Work to complete » Pick out every line below that contains the word "facing" and copy each one in full.

Input »
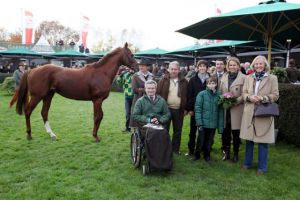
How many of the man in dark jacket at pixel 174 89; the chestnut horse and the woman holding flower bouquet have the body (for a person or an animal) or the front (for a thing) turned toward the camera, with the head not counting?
2

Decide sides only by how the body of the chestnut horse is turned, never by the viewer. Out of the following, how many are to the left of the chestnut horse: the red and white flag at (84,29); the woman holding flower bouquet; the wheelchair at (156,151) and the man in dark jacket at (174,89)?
1

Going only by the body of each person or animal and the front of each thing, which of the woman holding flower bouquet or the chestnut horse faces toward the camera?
the woman holding flower bouquet

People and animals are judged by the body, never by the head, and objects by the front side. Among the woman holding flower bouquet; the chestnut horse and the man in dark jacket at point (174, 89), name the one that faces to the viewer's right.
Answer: the chestnut horse

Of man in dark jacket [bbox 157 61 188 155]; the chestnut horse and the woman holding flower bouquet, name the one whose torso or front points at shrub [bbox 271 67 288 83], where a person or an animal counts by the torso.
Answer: the chestnut horse

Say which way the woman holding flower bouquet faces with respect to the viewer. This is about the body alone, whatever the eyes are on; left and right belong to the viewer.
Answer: facing the viewer

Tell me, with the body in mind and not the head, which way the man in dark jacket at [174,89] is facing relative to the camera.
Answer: toward the camera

Exercise answer »
Answer: facing the viewer
Tell me, with the body in mind and not the head, which way the man in dark jacket at [174,89] is facing relative to the camera.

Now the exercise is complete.